Sur certains des murs encore debout, il y a des graffitis griffonnés par divers groupes rebelles. Beaucoup de communautés ont été désertées, laissant derrière elles les obus de bâtiments vandalisés et les restes de vies éparpillées autour de la poussière.
Des attaques répétées ont été lancées contre les habitants. Dans le village de Kafe, qui se trouve sur le lac Albert, beaucoup ont fui vers l'Ouganda en bateaux qui abritent maintenant le plus grand nombre de réfugiés en Afrique
Le contingent uruguayen de l'ONU est en train de fortifier sa position à Kafé, en installant des barbelés, en remplissant des sacs de sable et en érigeant des postes d'observation autour de notre camp.
Des soldats de la paix ont été tués et des travailleurs humanitaires kidnappés ailleurs dans le pays, ils sont donc sous stricte instruction de ne prendre aucun risque.
:: La milice attaque des enfants déplacés à la machette dans la RD Congo
Peu de zones sont considérées comme sûres dans la RDC rétive en ce moment. Il y a plus de 16 000 casques bleus des Nations Unies dans le pays – la plus grande opération de maintien de la paix au monde – mais la paix semble être un rêve lointain et naïf ici.
La recrudescence de la violence menace la RDC. L'instabilité politique au milieu des appels de plus en plus stridents pour le président Joseph Kabila de démissionner.
Son deuxième mandat a expiré en décembre 2016, mais jusqu'à présent il a résisté aux appels pour qu'il démissionne et tienne des élections
il respectera la constitution récemment – et les élections auront lieu en décembre, mais il n'a pas fait grand-chose pour calmer les troubles ou mettre fin à la violence.

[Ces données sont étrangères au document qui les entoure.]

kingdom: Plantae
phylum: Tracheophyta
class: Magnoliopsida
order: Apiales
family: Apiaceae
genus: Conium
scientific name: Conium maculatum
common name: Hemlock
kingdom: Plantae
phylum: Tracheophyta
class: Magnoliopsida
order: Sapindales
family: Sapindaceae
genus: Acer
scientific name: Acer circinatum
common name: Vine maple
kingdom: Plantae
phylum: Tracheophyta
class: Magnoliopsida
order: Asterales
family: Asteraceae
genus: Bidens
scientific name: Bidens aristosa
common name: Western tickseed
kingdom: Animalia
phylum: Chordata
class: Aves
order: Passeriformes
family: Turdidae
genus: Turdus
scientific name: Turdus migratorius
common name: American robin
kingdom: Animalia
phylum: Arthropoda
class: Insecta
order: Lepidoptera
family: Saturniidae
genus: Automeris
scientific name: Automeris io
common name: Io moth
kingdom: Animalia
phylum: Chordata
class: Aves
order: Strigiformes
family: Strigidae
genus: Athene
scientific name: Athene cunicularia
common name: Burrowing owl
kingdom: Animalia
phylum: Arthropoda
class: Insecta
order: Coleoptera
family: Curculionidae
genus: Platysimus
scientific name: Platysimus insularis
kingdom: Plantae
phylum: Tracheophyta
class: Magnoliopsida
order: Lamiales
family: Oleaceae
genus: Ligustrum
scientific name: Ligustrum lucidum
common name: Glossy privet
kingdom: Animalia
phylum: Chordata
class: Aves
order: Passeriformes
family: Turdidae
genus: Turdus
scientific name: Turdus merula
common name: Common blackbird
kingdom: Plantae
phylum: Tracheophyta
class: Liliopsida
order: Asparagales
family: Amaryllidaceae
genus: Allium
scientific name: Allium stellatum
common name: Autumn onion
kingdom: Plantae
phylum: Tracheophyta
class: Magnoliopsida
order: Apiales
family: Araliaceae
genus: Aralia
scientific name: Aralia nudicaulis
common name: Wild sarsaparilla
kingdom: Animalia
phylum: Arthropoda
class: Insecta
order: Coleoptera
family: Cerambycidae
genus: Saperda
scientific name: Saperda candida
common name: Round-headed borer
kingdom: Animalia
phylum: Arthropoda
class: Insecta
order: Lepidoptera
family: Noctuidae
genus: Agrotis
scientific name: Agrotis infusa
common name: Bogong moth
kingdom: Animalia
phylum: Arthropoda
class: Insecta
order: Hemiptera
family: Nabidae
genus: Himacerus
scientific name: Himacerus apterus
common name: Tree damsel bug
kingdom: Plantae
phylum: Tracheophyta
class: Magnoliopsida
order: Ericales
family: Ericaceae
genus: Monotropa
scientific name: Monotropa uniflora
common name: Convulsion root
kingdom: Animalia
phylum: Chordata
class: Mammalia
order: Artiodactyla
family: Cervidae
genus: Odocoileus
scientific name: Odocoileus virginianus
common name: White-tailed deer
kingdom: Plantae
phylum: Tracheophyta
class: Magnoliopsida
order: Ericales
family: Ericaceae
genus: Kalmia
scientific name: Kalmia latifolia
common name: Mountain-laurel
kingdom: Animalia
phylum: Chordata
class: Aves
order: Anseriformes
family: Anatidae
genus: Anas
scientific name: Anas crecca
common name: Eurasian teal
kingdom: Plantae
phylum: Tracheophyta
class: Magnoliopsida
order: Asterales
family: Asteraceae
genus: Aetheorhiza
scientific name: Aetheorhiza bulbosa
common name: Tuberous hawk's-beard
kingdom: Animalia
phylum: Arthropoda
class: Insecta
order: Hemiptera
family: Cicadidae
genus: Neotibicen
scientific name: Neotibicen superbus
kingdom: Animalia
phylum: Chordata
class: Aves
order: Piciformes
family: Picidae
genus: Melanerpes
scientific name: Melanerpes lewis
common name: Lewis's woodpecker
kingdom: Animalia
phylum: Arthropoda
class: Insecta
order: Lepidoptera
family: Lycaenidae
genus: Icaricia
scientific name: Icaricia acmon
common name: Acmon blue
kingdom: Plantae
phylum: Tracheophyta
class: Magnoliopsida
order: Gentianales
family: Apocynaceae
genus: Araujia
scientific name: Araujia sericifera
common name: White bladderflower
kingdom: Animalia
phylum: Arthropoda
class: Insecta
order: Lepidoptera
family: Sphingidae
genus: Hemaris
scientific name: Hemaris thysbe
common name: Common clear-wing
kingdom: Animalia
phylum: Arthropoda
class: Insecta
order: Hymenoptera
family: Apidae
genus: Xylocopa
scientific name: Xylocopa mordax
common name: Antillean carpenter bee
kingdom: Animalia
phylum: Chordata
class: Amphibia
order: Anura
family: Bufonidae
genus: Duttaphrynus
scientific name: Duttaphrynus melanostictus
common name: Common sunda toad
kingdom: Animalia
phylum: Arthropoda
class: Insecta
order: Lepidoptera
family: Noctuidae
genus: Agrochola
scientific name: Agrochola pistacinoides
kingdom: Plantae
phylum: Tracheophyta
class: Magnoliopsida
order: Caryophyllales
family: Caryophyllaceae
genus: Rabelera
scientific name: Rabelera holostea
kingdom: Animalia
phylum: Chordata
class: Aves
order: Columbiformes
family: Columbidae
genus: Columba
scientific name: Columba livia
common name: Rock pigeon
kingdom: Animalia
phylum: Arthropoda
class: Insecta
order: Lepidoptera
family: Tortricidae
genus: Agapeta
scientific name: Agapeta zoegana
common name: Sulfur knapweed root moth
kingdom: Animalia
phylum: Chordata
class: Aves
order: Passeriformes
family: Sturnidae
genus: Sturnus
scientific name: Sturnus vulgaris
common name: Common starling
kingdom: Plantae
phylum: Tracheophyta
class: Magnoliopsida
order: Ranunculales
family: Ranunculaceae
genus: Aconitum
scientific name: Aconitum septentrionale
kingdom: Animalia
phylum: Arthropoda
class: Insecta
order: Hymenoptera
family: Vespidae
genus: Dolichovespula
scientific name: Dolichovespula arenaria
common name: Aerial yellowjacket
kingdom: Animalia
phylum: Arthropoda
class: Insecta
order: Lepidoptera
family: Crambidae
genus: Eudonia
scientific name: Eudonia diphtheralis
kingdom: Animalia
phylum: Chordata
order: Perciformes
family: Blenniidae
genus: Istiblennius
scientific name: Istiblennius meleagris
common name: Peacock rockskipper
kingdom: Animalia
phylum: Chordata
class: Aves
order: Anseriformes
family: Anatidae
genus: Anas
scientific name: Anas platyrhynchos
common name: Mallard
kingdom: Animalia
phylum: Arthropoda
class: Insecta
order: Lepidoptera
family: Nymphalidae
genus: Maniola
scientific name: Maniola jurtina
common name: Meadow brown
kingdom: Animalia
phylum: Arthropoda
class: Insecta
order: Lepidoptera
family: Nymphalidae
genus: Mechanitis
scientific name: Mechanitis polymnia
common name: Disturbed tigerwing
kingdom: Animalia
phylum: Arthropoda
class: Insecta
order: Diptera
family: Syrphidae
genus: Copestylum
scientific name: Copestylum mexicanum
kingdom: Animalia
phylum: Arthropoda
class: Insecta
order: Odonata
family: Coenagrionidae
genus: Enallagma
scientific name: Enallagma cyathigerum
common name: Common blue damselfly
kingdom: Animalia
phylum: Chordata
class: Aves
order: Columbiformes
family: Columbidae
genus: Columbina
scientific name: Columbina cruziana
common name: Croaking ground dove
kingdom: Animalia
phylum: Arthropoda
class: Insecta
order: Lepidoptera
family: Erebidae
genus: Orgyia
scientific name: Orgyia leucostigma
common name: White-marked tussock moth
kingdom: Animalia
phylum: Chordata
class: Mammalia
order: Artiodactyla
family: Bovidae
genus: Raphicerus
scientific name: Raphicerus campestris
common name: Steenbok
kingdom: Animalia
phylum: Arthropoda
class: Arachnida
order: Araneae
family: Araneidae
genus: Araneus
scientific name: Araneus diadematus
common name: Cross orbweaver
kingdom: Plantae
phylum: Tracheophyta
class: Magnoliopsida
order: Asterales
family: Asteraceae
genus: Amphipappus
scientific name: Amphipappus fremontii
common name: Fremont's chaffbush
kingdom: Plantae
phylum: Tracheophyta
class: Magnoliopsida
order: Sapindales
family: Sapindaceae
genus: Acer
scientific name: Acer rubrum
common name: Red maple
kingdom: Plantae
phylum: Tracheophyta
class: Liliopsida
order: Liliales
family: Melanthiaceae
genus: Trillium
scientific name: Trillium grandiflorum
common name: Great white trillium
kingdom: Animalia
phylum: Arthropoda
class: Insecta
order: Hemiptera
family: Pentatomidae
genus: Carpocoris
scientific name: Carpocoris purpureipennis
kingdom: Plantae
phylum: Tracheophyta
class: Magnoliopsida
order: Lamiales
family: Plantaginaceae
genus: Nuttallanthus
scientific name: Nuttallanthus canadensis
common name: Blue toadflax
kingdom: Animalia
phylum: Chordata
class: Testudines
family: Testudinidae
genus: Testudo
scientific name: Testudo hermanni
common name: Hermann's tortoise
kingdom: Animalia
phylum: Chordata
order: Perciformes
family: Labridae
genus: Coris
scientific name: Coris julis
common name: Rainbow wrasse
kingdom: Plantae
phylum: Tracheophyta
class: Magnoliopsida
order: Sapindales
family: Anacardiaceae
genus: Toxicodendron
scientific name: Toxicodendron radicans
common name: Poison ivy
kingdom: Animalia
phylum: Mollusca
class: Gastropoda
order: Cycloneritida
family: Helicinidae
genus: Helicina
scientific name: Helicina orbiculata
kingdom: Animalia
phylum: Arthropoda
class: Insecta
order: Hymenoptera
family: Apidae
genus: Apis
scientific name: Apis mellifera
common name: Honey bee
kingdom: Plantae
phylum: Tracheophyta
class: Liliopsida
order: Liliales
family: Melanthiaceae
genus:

Tout cela a ajouté à la crise humanitaire croissante, laissant des pans entiers du pays en manque de nourriture et un grand nombre de personnes déplacées – havi Ils vivent maintenant dans de grands camps surpeuplés et sous des tentes de bambou où la maladie se contamine et où le désespoir est la seule denrée qui ne manque pas. Les agences d'aide disent que la situation humanitaire dans l'ancienne colonie belge atteint le point de rupture avec plus de 13 millions de personnes ayant besoin d'aide – c'est le même nombre qu'en Syrie.
Pourtant, il y a peu de sensibilisation mondiale sur ce qui se passe dans ce pays riche en minéraux. La RDC devrait être riche, ses gens devraient aller dormir le ventre plein tous les soirs.
Le pays est le plus grand producteur de cuivre d'Afrique et possède plus de la moitié du stock mondial de cobalt sous son sol.
Pourtant, c'est pitoyable faible indice de développement humain de l'ONU et n'a pas connu de transition pacifique depuis l'indépendance en 1960.